Ota's bent-toed gecko
- Conservation status: Endangered (IUCN 3.1)

Scientific classification
- Kingdom: Animalia
- Phylum: Chordata
- Class: Reptilia
- Order: Squamata
- Suborder: Gekkota
- Family: Gekkonidae
- Genus: Cyrtodactylus
- Species: C. otai
- Binomial name: Cyrtodactylus otai T.Q. Nguyen, M.D. Le, A.V. Pham, H.N. Ngo, C.V. Hoang, C.T. Pham & Ziegler, 2015

= Ota's bent-toed gecko =

- Genus: Cyrtodactylus
- Species: otai
- Authority: T.Q. Nguyen, M.D. Le, A.V. Pham, , H.N. Ngo, C.V. Hoang, C.T. Pham & Ziegler, 2015
- Conservation status: EN

Species of lizard

Ota's bent-toed gecko (Cyrtodactylus otai) is a species of lizard in the family Gekkonidae.
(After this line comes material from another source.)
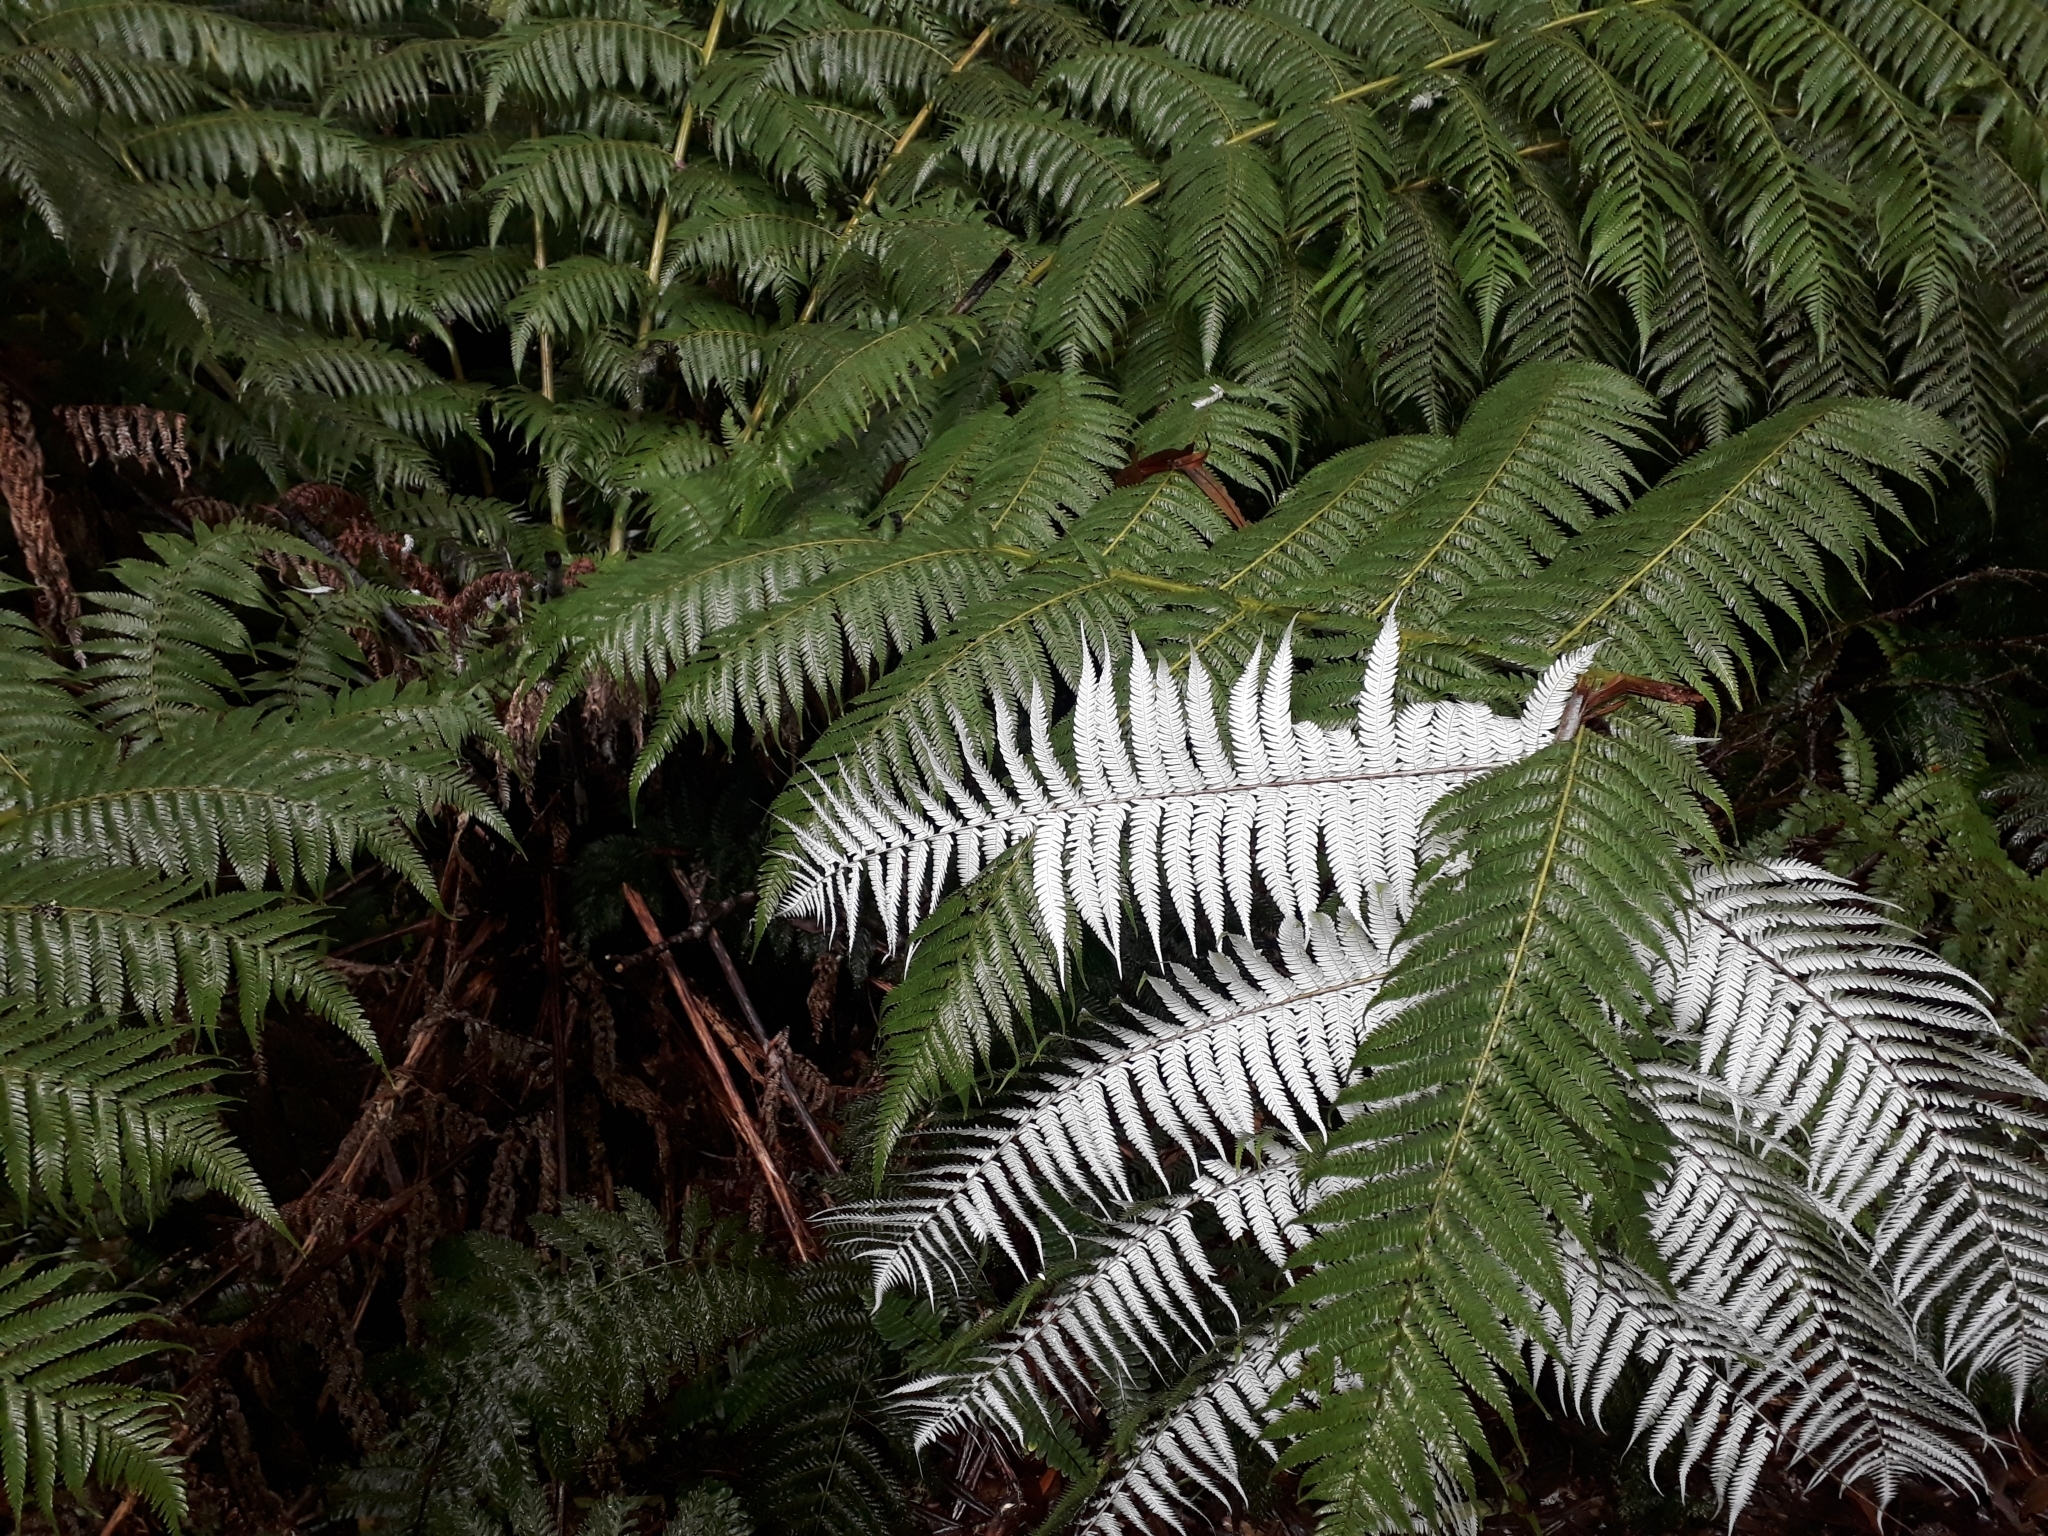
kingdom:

The species is endemic to Vietnam.

==Etymology==
The specific name, otai, is in honor of Japanese herpetologist Hidetoshi Ota.

==Geographic range==
C. otai is found in northwestern Vietnam, in Hòa Bình Province and Sơn La Province.

==Habitat==
The preferred natural habitats of C. otai are forest and rocky areas, at altitudes of 980–1,230 m.

==Description==
Medium-sized for its genus, C. otai may attain a snout-to-vent length (SVL) of 9 cm.

==Reproduction==
C. otai is oviparous. Clutch size is two eggs. Each egg measures on average 14 mm x 9 mm (0.55 in x 0.35 in).